Minimal Dependencies

Gradient-Free-Optimizers is designed to have a small dependency footprint. The core library requires only packages that are already present in virtually every Python data science environment.

Core Dependencies

The following packages are required:

  • NumPy – array operations and search space representation

  • pandas – results storage via opt.search_data DataFrame

  • SciPy – used internally by some optimizers (e.g. distance calculations)

  • tqdm – progress bar display during search()

That’s it. No heavy frameworks, no compiled C extensions beyond what NumPy and SciPy already provide, no external optimization backends.

Optional Dependencies

For surrogate-model-based optimizers (BayesianOptimizer, ForestOptimizer, TreeStructuredParzenEstimators), you can optionally install scikit-learn to use sklearn-based surrogate models:

pip install gradient-free-optimizers[sklearn]

This adds:

  • scikit-learn – provides alternative GP, Random Forest, and KDE implementations for surrogate models

However, sklearn is not required. GFO ships its own Gaussian Process, Random Forest, and KDE implementations, so all 23 optimizers work out of the box without scikit-learn installed.

Why This Matters

Fast installation. pip install gradient-free-optimizers completes in seconds. There are no large compiled dependencies to build or download beyond the standard scientific Python stack.

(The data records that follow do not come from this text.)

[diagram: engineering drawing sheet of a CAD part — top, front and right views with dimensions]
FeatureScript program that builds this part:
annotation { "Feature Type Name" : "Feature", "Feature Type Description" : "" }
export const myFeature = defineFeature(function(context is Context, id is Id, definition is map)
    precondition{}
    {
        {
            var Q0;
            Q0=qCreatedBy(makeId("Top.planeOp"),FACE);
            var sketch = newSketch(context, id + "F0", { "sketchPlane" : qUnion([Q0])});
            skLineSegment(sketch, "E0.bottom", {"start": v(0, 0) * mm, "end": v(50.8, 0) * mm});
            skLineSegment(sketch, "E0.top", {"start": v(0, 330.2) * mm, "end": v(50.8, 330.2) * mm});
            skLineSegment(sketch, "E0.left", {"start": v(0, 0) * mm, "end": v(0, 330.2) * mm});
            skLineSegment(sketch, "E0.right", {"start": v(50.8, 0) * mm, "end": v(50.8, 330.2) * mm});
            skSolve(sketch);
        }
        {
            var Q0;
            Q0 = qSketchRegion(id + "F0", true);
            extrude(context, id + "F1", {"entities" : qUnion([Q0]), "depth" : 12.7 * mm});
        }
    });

Small footprint. The flat dependency tree means no transitive dependency surprises. You know exactly what gets installed.

Works everywhere. The minimal requirements mean GFO runs reliably in constrained environments:

  • Docker containers with slim base images

  • CI/CD pipelines where install time matters

  • Serverless functions with package size limits

  • Air-gapped environments with limited package availability

No conflicts. NumPy, pandas, SciPy, and tqdm are among the most widely used Python packages. Adding GFO to an existing project is unlikely to introduce version conflicts.

Built-in Surrogate Models

A key design decision: GFO provides its own implementations of the surrogate models used by sequential model-based optimizers. This means BayesianOptimizer works immediately after installation, without scikit-learn:

from gradient_free_optimizers import BayesianOptimizer
import numpy as np

search_space = {
    "x": np.linspace(-10, 10, 100),
    "y": np.linspace(-10, 10, 100),
}

def objective(para):
    return -(para["x"] ** 2 + para["y"] ** 2)

# Works without sklearn -- uses GFO's built-in GP
opt = BayesianOptimizer(search_space)
opt.search(objective, n_iter=50)
print(opt.best_para)

If sklearn is available, you can pass an sklearn estimator via the gpr parameter for BayesianOptimizer, or configure the tree-based surrogates via tree_regressor and tree_para in ForestOptimizer.